Nealann hesitates, longer than she should. Friends aren’t a problem—she has many friends, Kel chief among them, and she is on good terms with most of her page cohort as well. Friends are not a terrifying concept.

She can be friends with Yuki. She thinks.

“Friends, then,” she mutters, as they reach her tent. “So, friend, do you want to come in for a game of chess? We’ll leave the tent flap open for propriety’s sake. Because we’re friends. Just friends.”

* * *

Yuki makes for a good friend, Nealann thinks, many months later. He is always with the Progress, and while he is more reserved than even Kel, he makes for an engaging conversational partner when Nealann scratches beneath the surface. They have long, thoughtful conversations about history, about Tortallan and Yamani culture, about magic; Nealann teaches him how to play chess, while Yuki shows her a Yamani strategy game called _Go_. In silence, when they ride together on Progress as they do on occasion, he makes for a comforting bulwark at her side.

In time, she talks a little more about her brothers—about Graeme and his steadiness, and Cathal and his sly playfulness. She talks about the tremendous weight of duty, about living life for all three of them, and Yuki listens. Yuki doesn’t tell her that none of what she says makes any sense, or that she is mad. He only listens, and he nods at the appropriate places, and just once he says that he thinks he would have liked Graeme and Cathal very much if he had been able to meet them.

She cries at that quiet comment. For the first time in many years, she cries for her brothers, and Yuki pretends not to see. 

It is all too good to last. The war with Scanra comes calling, and they all know what will happen long before it does happen. Prince Roald and Princess Shinkokami will take the Progress south, out of harm’s way, while as much of the army as possible ships north.

They are at Mindelan when the orders come. Nealann is given a night’s warning, and Alanna’s pointed look is all Nealann needs to know that the chances of her seeing Yuki again before the delegation leaves for the Yamani Isles are slim to none.

Kel is nowhere to be found, but Mindelan is surprisingly easy to navigate. The Yamani delegation is housed alongside the royals, in the best rooms the barony has to offer, and Nealann finds Yuki in the large room shared with five other guardsmen.

One look at her face has him excusing himself, and Nealann silently leads him to a shadowy alcove in the hallway.

“When?” he asks, before Nealann can ask, and his voice is sharper than she has heard from him before. “Where?”
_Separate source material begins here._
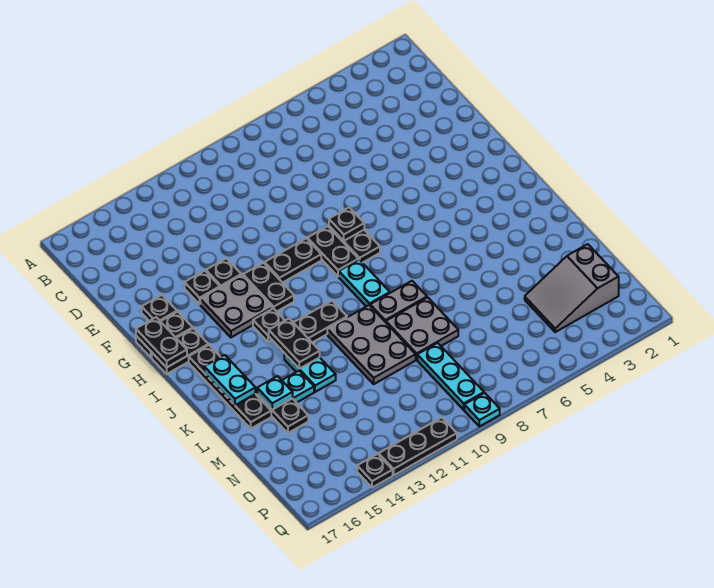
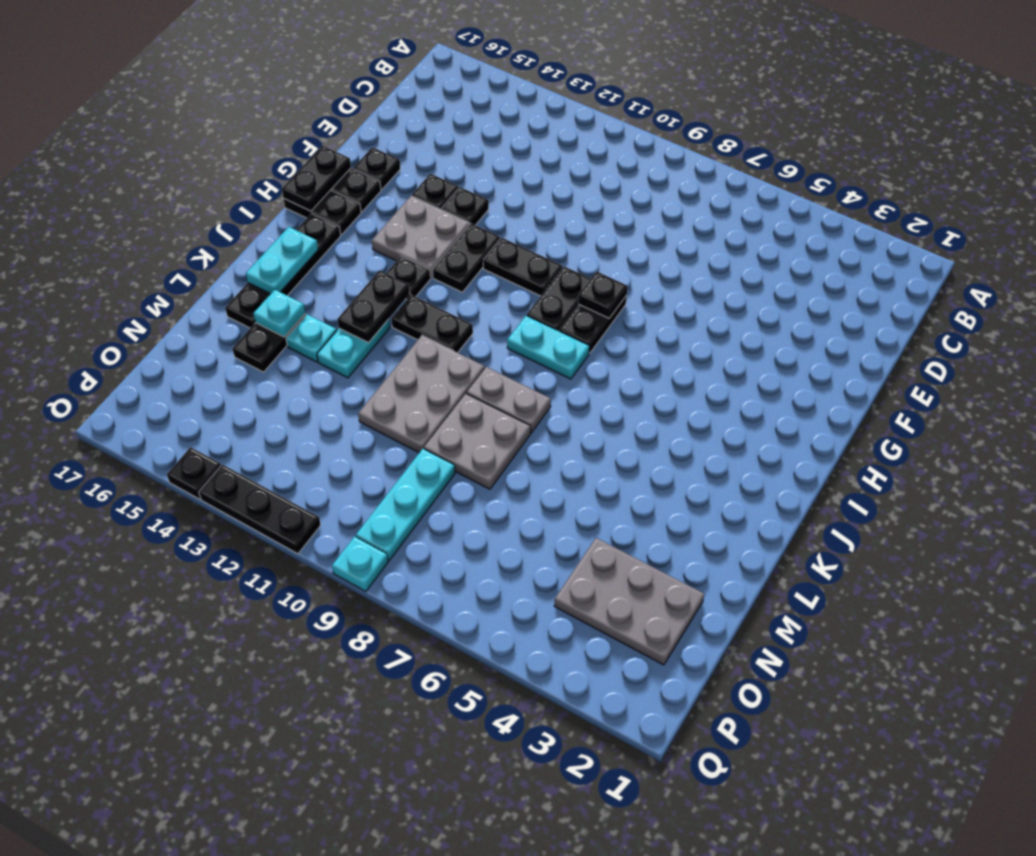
cyan plate I9:J9 level 1 -> cyan plate I8:I9 level 1
grey slope N2:O4 level 1 top 2 -> grey plate N2:O4 level 1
“Tomorrow at dawn, Frasrlund,” Nealann replies with a small shake of her head. “It’s a port city on the Vassa River, to the north. The Vassa is the border between Tortall and Scanra.”
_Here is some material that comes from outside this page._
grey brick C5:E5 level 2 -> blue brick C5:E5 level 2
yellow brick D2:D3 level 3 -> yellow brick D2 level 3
There is a long, heavy pause. “And you will be returning...”

Nealann shakes her head again, more vigorously. “Not—not before the delegation returns to the Yamani Isles.”
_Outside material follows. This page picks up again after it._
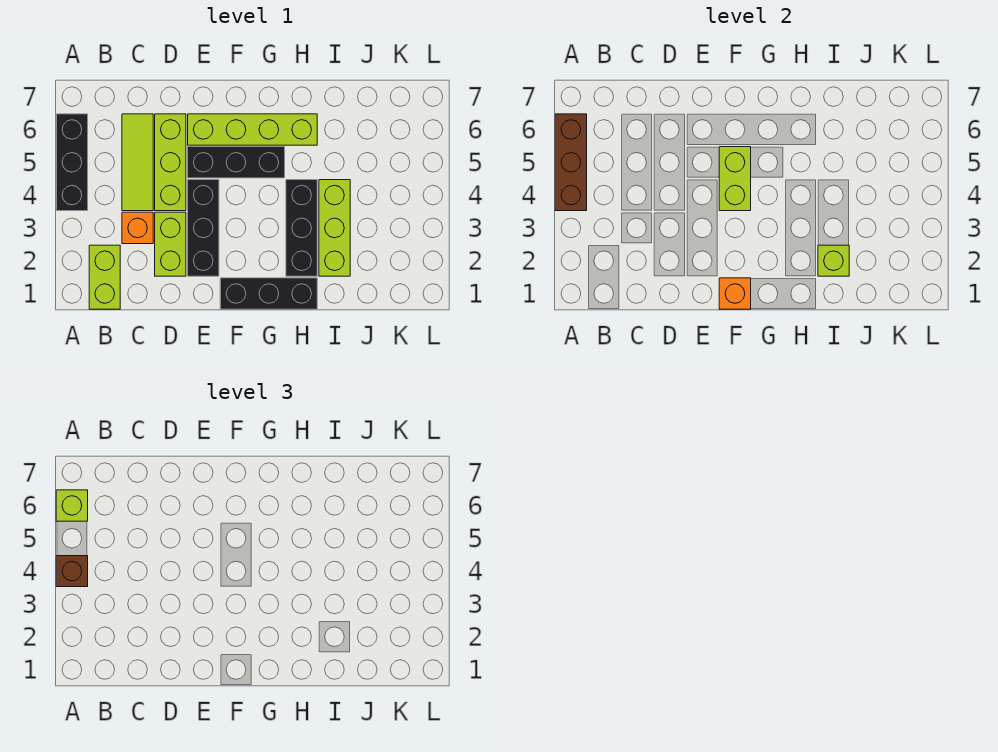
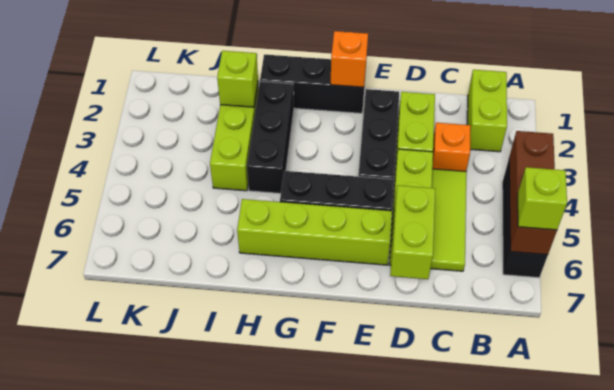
brown brick A4 level 3 -> none
lime brick F4:F5 level 2 -> lime brick D6:D7 level 2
“I see.” Yuki looks away, his face expressionless, and it’s too dark in the alcove for Nealann to make out much expression in his eyes.

Nealann doesn’t know what else to say. They’re just friends, and it’s not her place to say anything else. What else would she say, anyway? That she doesn’t want to go? Worse, that she doesn’t want him to go?

The Yamanis take their honour and duty seriously. Yuki is sworn to serve the Yamani Empire, the way that Nealann will one day be sworn to serve the Tortallan Crown. Those are not oaths that Yuki made lightly, and he would never turn his back on them. She knows, too, that Yuki comes from a very old, very important family in the Isles, and he can hardly turn his back on his family duties either.

In a world where Graeme and Cathal were still alive, Nealann thinks she might have considered going after him. As the third child and as a daughter, she would have had the freedom to do so; but as the heiress of Queenscove, she doesn’t. Nealann must stay in Tortall, just as Yuki must go home to the Isles.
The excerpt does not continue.